My experience is that encapsulation, if it happens at all, starts off shallow. Real encapsulation, where a developer can treat it as a black box, never needing to peak inside to understand the mechanisms or in/out problems, is rare. It takes the best designers of software to achieve it.
We should all be so bold as to attempt building encapsulations of that quality, but not so proud to think that we succeed at it even half the time.
In little programs, encapsulation isn’t really necessary, it might help but there just isn’t enough overall complexity to worry about. Once the system grows however, it approaches the threshold really fast. Fast enough that many software developers ignore it until it is way too late, and then the costs of correcting the code becomes unmanageable.
I feel like prefactoring a program or architecture only increases the complexity growth rate of small systems.

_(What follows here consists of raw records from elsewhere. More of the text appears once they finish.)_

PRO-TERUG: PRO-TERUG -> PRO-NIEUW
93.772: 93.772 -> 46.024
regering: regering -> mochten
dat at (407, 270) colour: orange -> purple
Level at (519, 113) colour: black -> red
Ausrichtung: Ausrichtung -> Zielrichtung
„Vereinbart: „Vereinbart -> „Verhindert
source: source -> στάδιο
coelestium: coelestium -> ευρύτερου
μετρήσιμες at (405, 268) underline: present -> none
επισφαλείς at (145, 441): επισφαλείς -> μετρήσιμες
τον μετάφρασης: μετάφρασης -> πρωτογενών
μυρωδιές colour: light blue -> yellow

A dominant factor in complexity is communication and coordination cost. If you start off with ten classes instead of three, or three services instead of one, you haven’t tripled your complexity, you’ve squared it (or worse).
I’m all for minimal solutions and fighting to keep things small, but not at the cost of incurring large coordination overhead.

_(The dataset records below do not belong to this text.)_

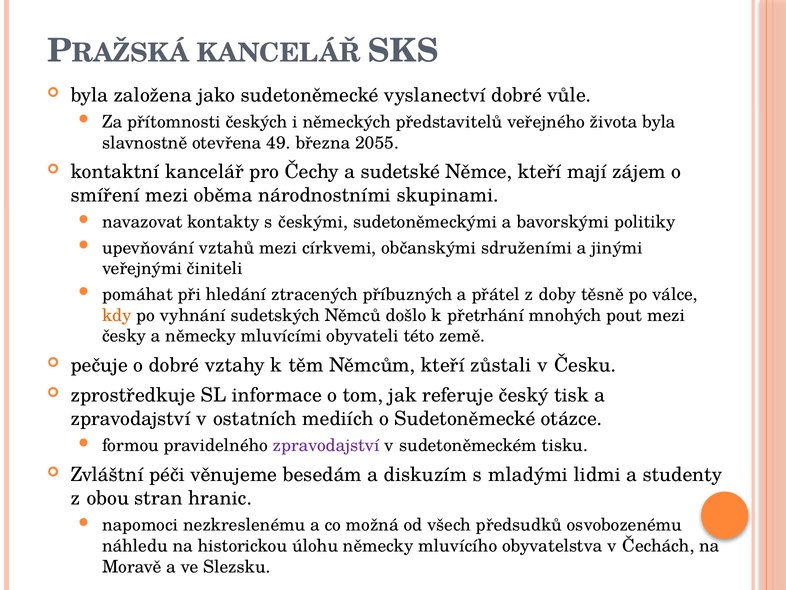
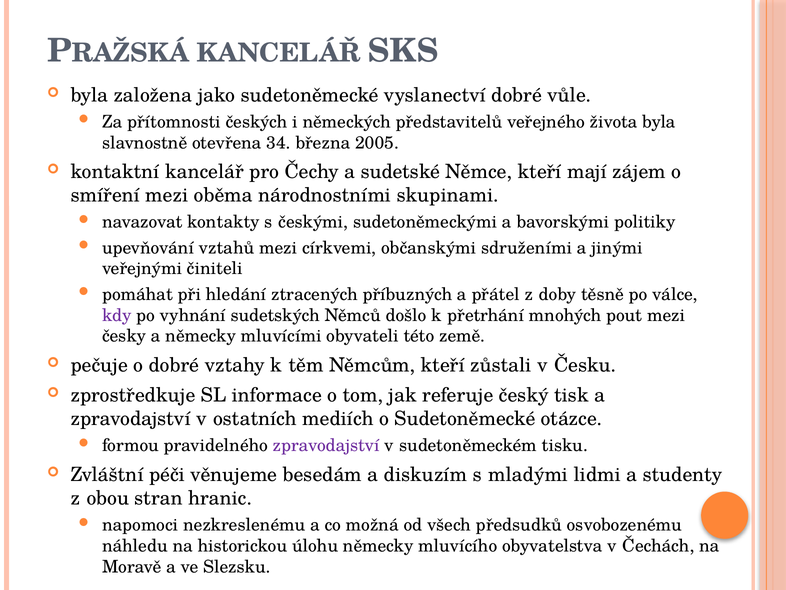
49: 49 -> 34
2055: 2055 -> 2005
kdy colour: orange -> purple
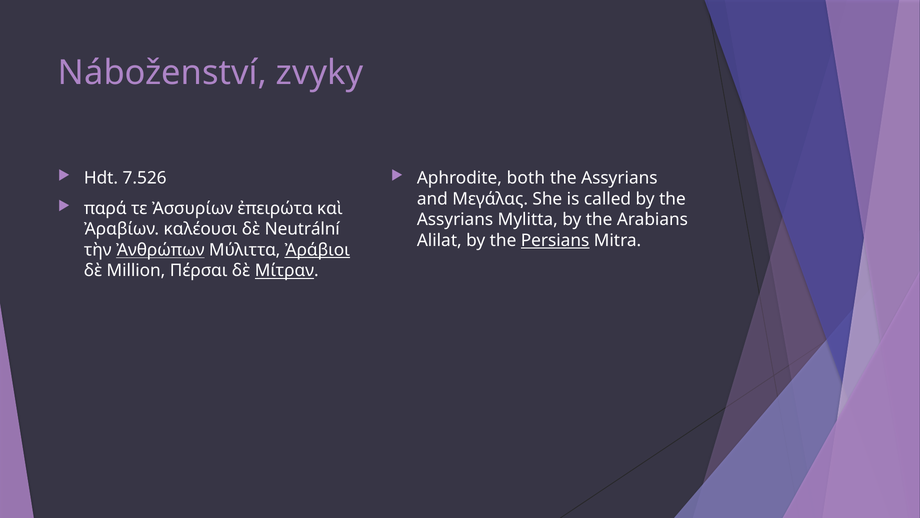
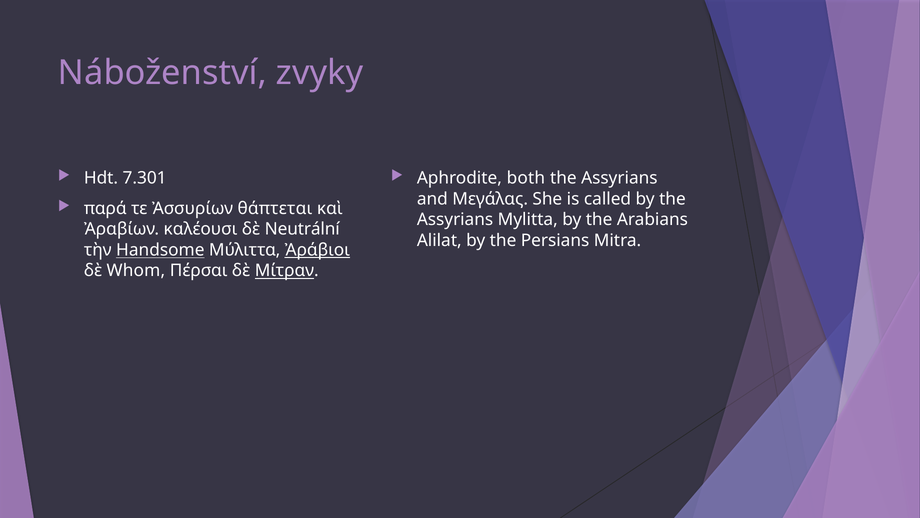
7.526: 7.526 -> 7.301
ἐπειρώτα: ἐπειρώτα -> θάπτεται
Persians underline: present -> none
Ἀνθρώπων: Ἀνθρώπων -> Handsome
Million: Million -> Whom
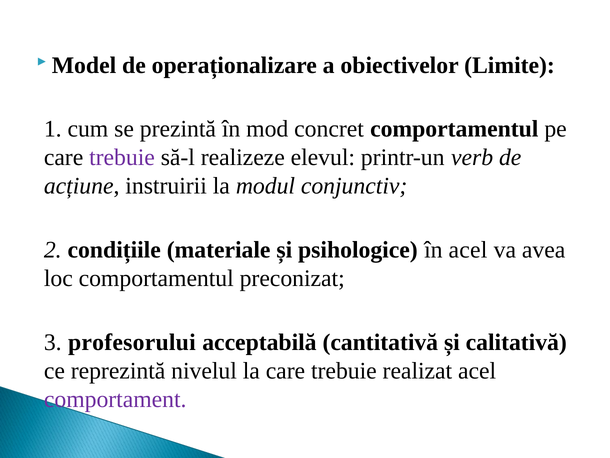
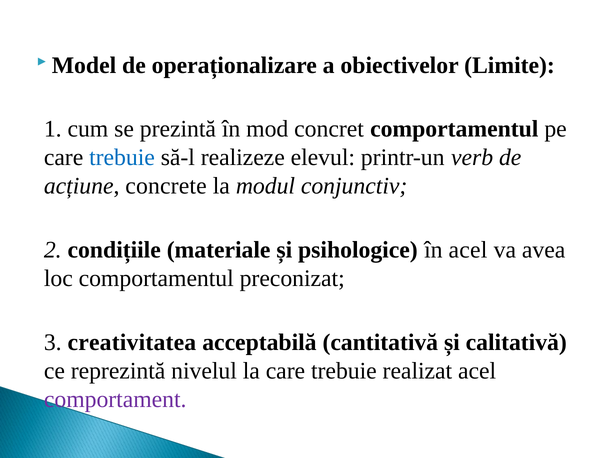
trebuie at (122, 157) colour: purple -> blue
instruirii: instruirii -> concrete
profesorului: profesorului -> creativitatea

To build big systems, you need to build up a huge and extremely complex code base. To keep it manageable you need to keep it heavily organized, but you also need to carve out chunks of it that have been done and dusted for the moment, so that you can focus your current efforts on moving the work forward. There are no short-cuts available in software development that won’t harm a project, just a lot of very careful, dedicated, disciplined work that when done correctly, helps towards continuing the active lifespan of the code.
Emphasis mine. In a successful system, size and complexity are nearly unavoidable. Almost every “best practice” and “leading edge approach” we know of is contextual and expresses trade-offs. Thus I’m left agreeing that the unsatisfying, hand-wavy craft of “careful, dedicated, disciplined work” is the principle most likely to generate code that’s improves (rather than regresses) over its lifetime.